Pixel coordinate tracking data
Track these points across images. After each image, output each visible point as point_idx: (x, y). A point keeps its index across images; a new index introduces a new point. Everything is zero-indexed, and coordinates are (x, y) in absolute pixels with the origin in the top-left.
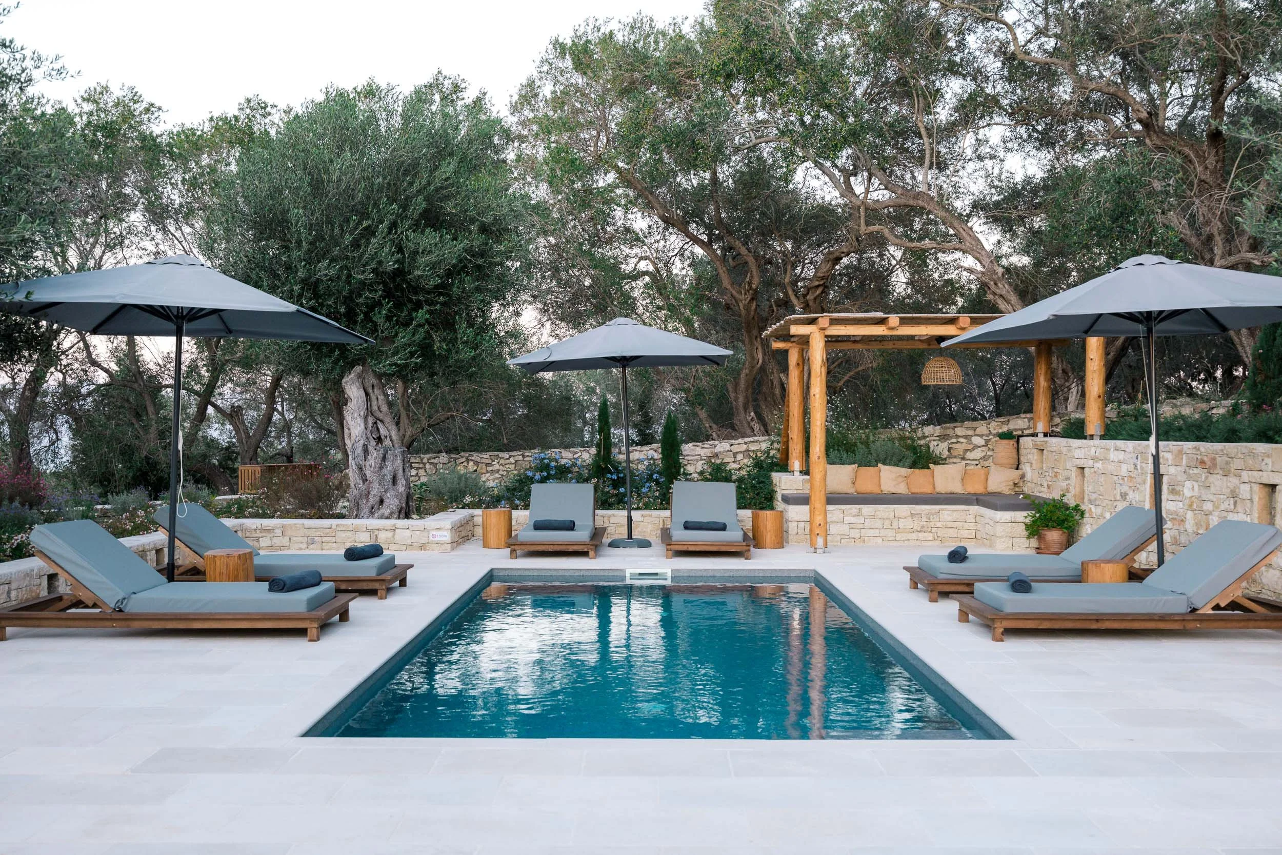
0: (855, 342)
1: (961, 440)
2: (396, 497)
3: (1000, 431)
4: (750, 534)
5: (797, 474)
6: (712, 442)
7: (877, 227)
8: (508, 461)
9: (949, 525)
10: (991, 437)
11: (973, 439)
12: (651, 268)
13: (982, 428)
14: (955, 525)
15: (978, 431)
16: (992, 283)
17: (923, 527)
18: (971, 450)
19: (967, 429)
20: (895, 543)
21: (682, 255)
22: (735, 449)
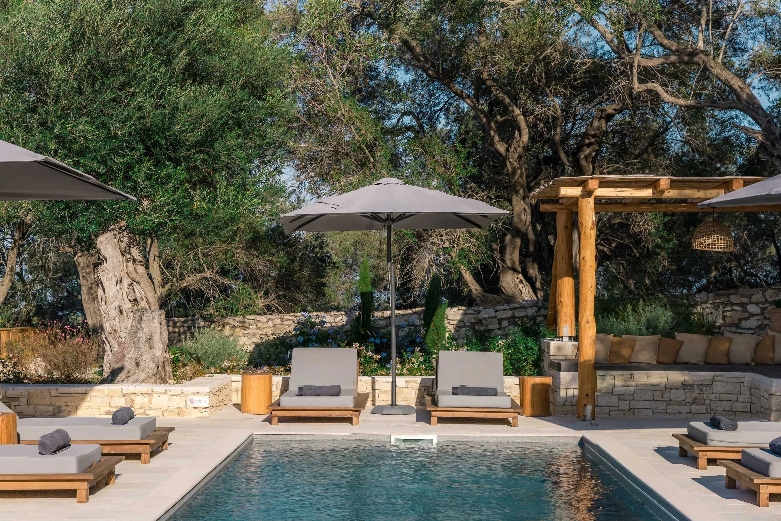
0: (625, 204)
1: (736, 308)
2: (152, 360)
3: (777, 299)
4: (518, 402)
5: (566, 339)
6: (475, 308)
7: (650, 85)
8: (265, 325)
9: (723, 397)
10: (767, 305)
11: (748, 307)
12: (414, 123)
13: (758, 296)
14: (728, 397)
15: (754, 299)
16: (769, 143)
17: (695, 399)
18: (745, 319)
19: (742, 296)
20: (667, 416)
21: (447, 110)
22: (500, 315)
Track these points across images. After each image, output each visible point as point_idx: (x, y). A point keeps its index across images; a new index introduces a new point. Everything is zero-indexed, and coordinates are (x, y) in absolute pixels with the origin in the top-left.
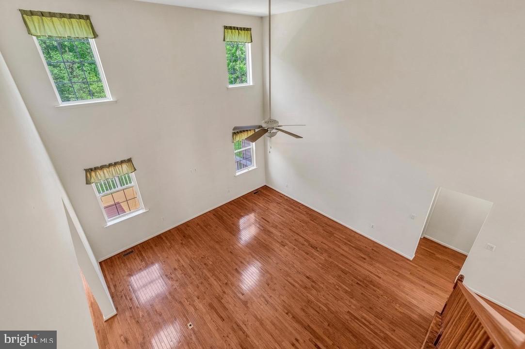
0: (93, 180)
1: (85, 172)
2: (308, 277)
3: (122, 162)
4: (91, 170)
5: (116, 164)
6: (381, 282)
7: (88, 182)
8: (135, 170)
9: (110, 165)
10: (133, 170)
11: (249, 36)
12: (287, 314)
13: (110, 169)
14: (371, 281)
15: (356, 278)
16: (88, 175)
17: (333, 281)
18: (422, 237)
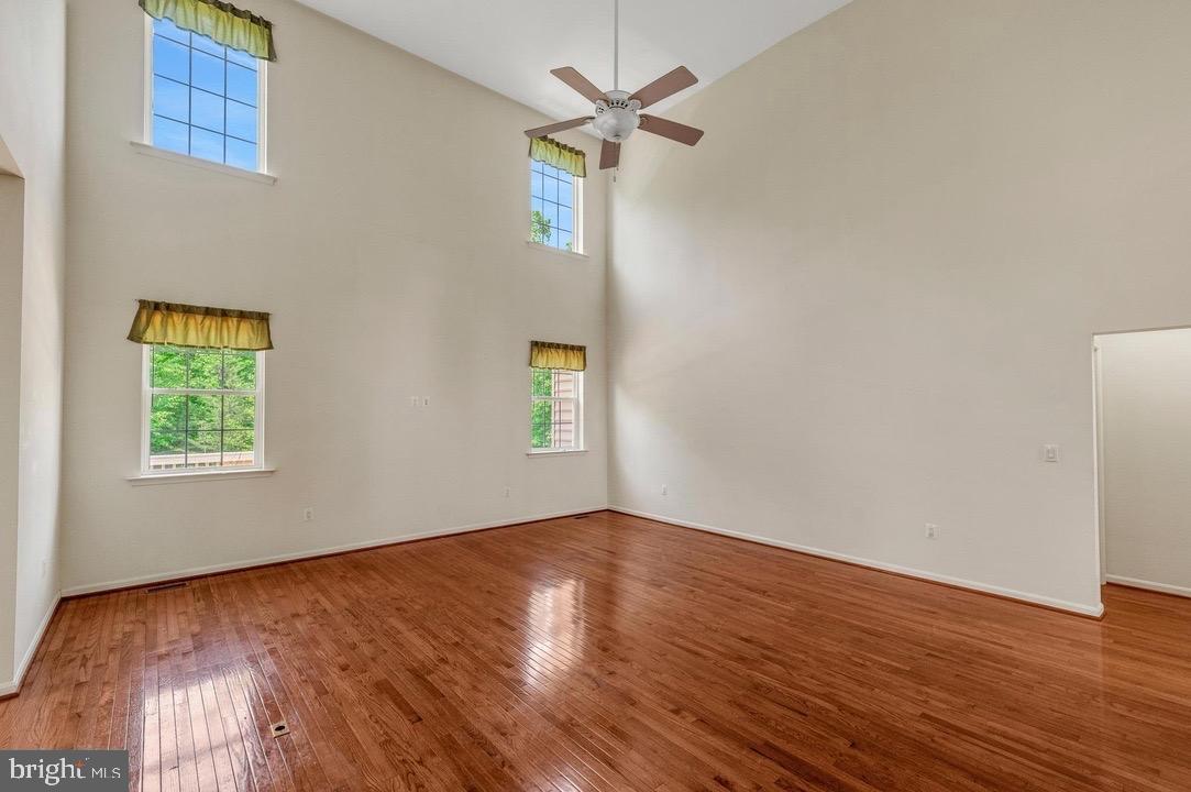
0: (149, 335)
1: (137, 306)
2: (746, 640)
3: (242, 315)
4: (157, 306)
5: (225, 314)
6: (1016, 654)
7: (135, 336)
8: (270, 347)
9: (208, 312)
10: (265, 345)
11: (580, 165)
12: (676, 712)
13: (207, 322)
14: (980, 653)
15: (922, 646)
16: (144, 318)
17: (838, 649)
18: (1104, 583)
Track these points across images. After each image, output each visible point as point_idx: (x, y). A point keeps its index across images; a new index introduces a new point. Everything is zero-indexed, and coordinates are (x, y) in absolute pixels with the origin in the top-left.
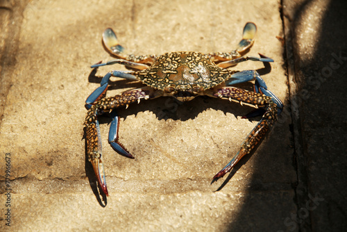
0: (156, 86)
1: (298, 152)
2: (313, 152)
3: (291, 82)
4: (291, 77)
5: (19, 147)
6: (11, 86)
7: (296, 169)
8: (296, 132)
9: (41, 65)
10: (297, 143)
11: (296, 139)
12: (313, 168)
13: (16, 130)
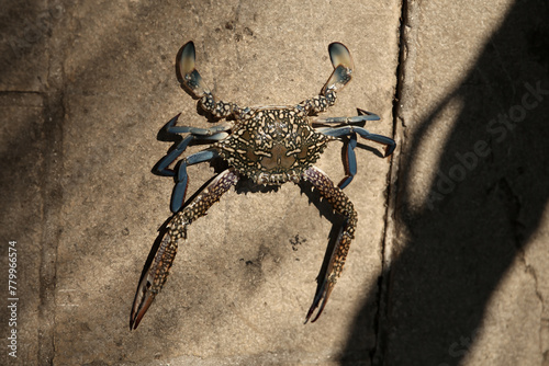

--

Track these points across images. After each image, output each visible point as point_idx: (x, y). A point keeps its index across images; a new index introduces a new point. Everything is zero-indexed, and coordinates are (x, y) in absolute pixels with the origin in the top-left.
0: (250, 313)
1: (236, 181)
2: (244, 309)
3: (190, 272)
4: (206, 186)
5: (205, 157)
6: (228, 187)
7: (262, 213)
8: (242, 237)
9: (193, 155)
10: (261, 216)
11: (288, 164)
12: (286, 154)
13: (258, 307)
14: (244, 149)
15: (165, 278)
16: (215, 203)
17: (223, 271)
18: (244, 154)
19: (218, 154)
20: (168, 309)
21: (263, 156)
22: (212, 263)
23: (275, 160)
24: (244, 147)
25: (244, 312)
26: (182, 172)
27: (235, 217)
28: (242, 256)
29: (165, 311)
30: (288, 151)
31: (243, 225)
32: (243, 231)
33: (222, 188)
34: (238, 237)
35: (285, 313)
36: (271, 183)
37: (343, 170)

* * *

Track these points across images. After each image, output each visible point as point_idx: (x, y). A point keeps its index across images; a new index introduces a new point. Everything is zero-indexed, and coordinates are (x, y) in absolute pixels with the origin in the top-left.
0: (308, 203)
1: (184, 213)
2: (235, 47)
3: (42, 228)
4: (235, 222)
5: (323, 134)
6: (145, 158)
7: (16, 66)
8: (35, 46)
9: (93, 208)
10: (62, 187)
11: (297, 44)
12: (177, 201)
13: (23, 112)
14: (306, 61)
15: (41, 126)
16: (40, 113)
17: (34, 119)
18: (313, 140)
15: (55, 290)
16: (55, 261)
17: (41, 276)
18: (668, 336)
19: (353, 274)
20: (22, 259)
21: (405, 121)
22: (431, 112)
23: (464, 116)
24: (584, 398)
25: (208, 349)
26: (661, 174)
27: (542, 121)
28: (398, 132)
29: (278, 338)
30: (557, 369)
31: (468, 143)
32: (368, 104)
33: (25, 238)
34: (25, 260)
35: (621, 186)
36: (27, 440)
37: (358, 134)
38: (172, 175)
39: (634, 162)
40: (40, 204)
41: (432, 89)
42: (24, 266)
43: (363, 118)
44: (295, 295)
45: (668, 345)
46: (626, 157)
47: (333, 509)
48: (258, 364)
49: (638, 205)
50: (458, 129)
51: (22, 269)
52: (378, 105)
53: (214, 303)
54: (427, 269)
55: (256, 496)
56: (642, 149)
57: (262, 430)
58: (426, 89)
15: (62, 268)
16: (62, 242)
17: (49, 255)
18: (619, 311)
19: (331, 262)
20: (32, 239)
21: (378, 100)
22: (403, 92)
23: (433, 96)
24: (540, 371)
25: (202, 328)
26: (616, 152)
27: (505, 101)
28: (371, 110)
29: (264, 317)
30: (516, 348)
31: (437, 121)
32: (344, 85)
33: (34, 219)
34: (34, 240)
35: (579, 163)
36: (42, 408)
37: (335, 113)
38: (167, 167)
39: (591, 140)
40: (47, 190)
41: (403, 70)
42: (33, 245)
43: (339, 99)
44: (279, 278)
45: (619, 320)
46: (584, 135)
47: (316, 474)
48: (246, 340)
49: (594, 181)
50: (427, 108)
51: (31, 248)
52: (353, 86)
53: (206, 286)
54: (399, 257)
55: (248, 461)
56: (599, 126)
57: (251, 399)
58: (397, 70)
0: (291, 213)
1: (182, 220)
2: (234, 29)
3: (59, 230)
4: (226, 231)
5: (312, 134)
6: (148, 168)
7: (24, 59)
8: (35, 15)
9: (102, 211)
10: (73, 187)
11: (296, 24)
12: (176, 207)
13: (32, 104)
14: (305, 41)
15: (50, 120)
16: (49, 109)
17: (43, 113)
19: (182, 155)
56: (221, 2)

— TASK DIRECTIONS —
Copy out the data from the line with "19: (353, 274)" up to and including the line with "37: (358, 134)".

— ANSWER TO THIS TASK —
19: (353, 274)
20: (22, 259)
21: (405, 121)
22: (431, 112)
23: (464, 116)
24: (584, 398)
25: (208, 349)
26: (661, 174)
27: (542, 121)
28: (398, 132)
29: (278, 338)
30: (557, 369)
31: (468, 143)
32: (368, 104)
33: (25, 238)
34: (25, 260)
35: (621, 186)
36: (27, 440)
37: (358, 134)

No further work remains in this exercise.